Whenever anything terrible has happened in my life I have invariably played out that moment many times in my head. The second the phone call came, the second I knew something to be a lie instead of the truth, or the second someone was alive and then they weren't. I think this is a natural response to any level of trauma. What I find I dwell on just as much though is the moment before.

Any significant event that occurs in your life is almost like a brand. It permeates your skin until it becomes a part of you; ever-present almost like an old friend you can't imagine your life without. It has always been this way hasn't it? No, there was that moment before it happened when you swam in a sea of concerns that seem so trivial now. At the same time that you abhor the ridiculous worries that governed your life {What do you mean you don't have this shoe in my size......He called {yeah!} but I have to wait at least 4 hours before I call him back kind of crap} you long for them.
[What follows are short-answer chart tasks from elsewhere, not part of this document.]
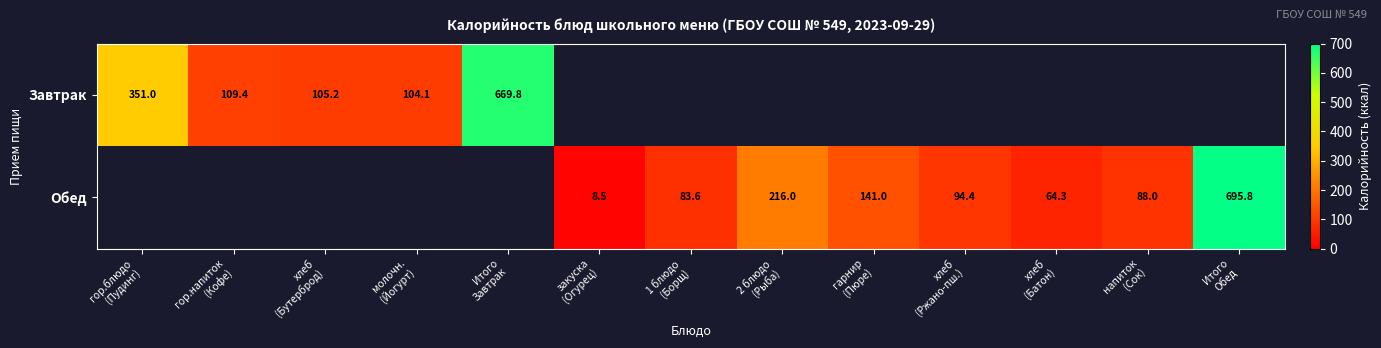

Rank the series at молочн. (Йогурт) from highest to lowest value.

Завтрак, Обед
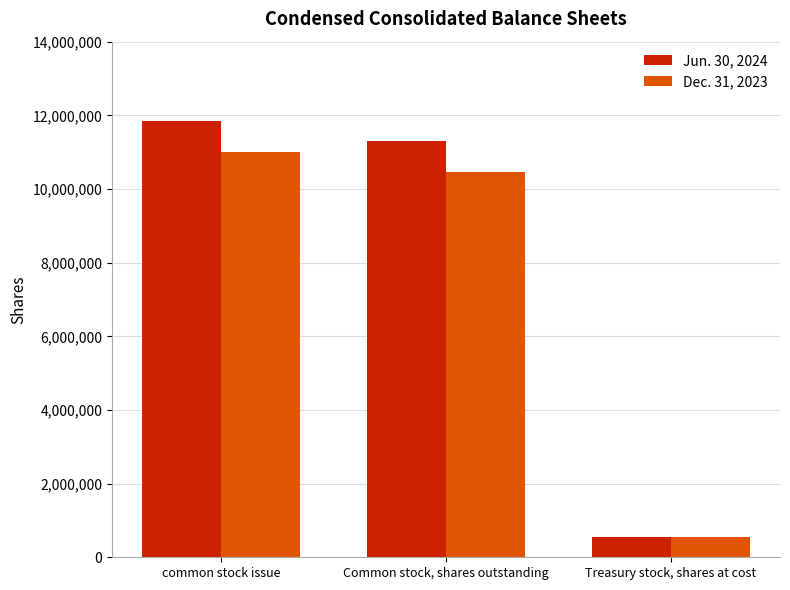

The value of Jun. 30, 2024 at common stock issue is 11842000. True or false?

True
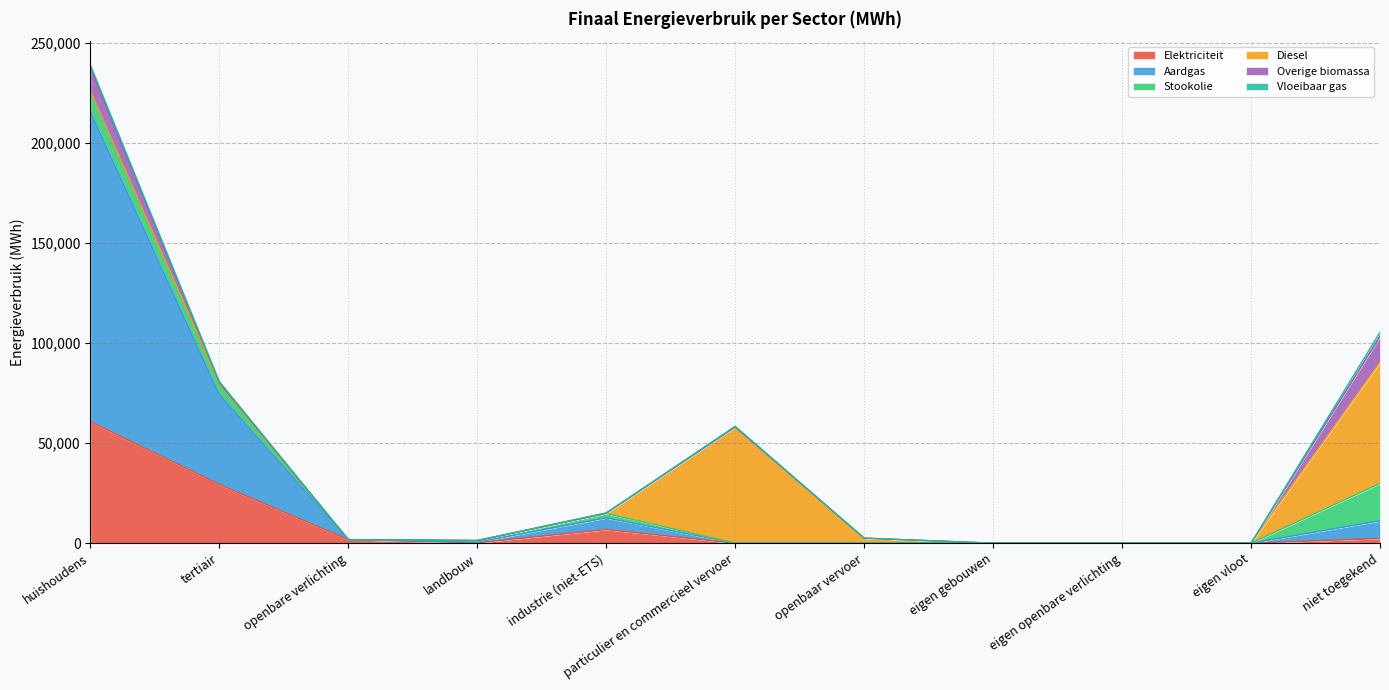

Where is the first local minimum for Aardgas?

openbare verlichting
I do not pretend to understand on any level what the people involved in the Boston bombings are going through. Frankly any horrible event in my life, while traumatic to me, pales in comparison. But I do know that once their lives settle and they allow themselves to be comforted instead of frightened by memories, they will remember the last moment of what will seem like a different life. The moment before.

Each person will view that moment differently. Some will see it as a representation of all that was taken from them. Some will use it to inspire others to appreciate what they have, because it could be lost in an instant. We have heard inspiring tales already over the past days that remind us of the capacity for selflessness I think we all hold inside us. If only we could keep that knowledge close so that small daily acts, not just isolated heroic feats, could inspire the use of it.

No doubt we will find out in some capacity who is responsible for the bombings and I'm sure we'll be notified via Twitter before the President has even been properly briefed. This is a reality, both good and bad, that we live with today.

What I hope most is that the moment before this happened can become a monument to the resilience of the moment after. I hope that on a sunny April day in Boston in the not too distant future thousands of runners will again cross the finish line and be greeted by the cheers of their loved ones. I hope that a beautiful city, so rich in history and American grandeur, can once again celebrate one of the things that makes it great. I will now hope for the moment after.